Figure S5 Disease Activity Score (0–10).
Note: Disease Activity Score (0–10) in months 0 (Anthroposophic group: n=129, Conventional group: n=108), 3 (176+104), 6 (123+103), 9 (118+99), 12 (118+99), 15 (115+94), 18 (111+90), 21 (105+90), 24 (101+89), 27 (93+66), 30 (89+64), 33 (85+64), 36 (86+63), 39 (74+56), 42 (73+59), 45 (72+55), and 48 (71+63).

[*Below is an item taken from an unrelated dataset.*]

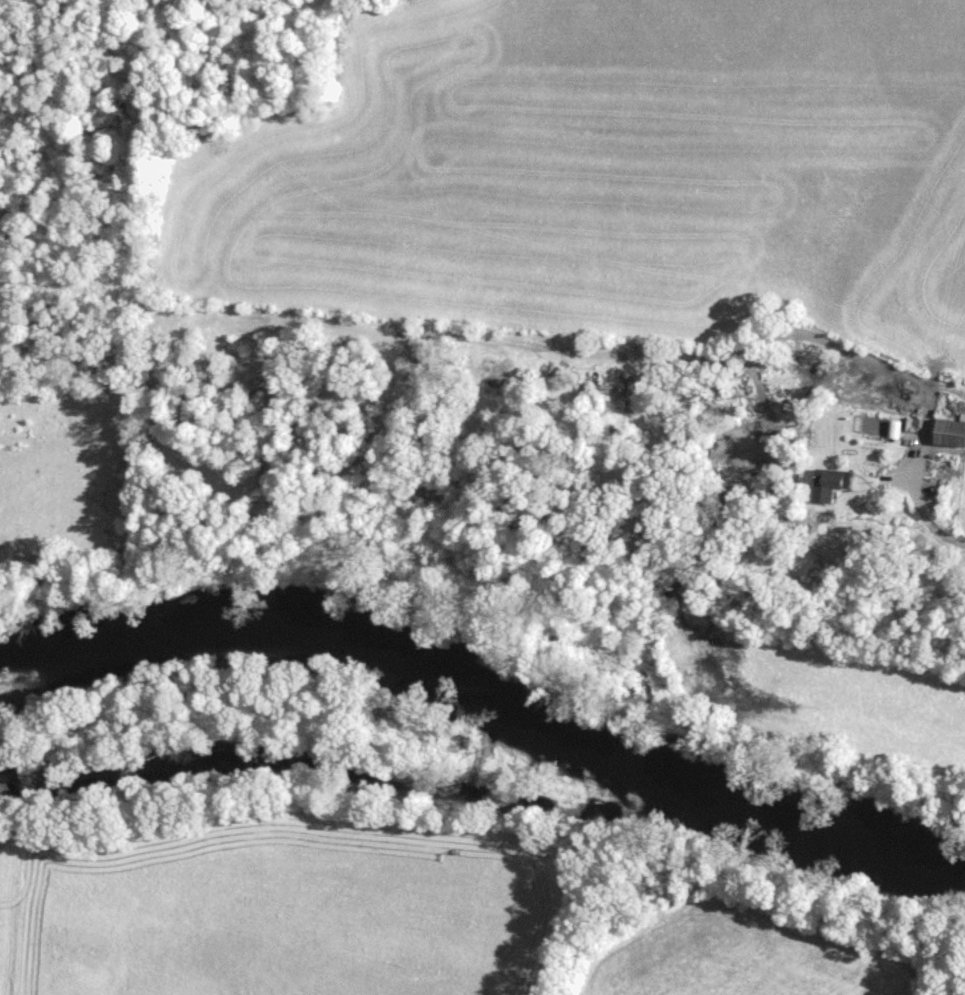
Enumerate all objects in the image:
road: (927, 385)
building: (950, 431)
building: (829, 482)
river: (487, 704)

Table S1 Patient numbers at each follow-up
Table S2 Dropout analyses
Table S3 RA-VAS and C-reactive protein, alternative analyses
Acknowledgments
Current affiliations: CK (family practice, Hamburg, Germany), JK (Klinikum Stephansplatz, Hamburg, Germany), US (rheumatology practice, Bad Münder, Germany), LG (Anthromed Öschelbronn, Niefern-Öschelbronn, Germany), AD (Clinical Trials Support, Münster, Germany).
The late Ulrich Schmidt was responsible for study monitoring and data transfer, and the late Hartwig Mathies functioned as an independent rheumatologist, confirming rheumatoid arthritis diagnosis after 0 and 48 months.
The study was funded mainly by the Federal Ministry of Education and Research (Grant FKZ 01 KT 9414/9501/9502/9503/9504/9505) with subsequent additional support from the Software-AG Stiftung (Grant P-4291), the Mahle-Stiftung, and the German Society of Anthroposophic Physicians (Grant GAÄD-Sonderfonds-CPAK, 2007). This publication was funded by the Förderstiftung Anthroposophische Medizin and the Christophorus-Stiftung (Grant 176-CST). The German Ministry of Health approved the study protocol, while the sponsors had no influence on the planning or conduct of the study, analysis or interpretation of data, or writing of this paper.
Author contributions
LS, JK, and US wrote the study protocol. LS and CK were the study physicians. RR calculated the Ratingen Score. VNP and AD analyzed data, and HJH performed a final audit of the analyses. HJH and LS wrote the first publication draft. LS was the principal investigator, had access to all data, was guarantor until May 2016 (followed by HJH), and approved the penultimate manuscript version before his death in June 2016. All authors contributed toward data analysis, drafting and revising the paper and agree to be accountable for all aspects of the work.
Disclosure
In the past 3 years, the following authors received funding from manufacturers of medications used for RA therapy: HJH (research grants: Wala, Weleda), JK (lecturing fee: Weleda), and US (lecturing fee: AbbVie, Berlin-Chemie, Pfizer). The authors report no other conflicts of interest in this work.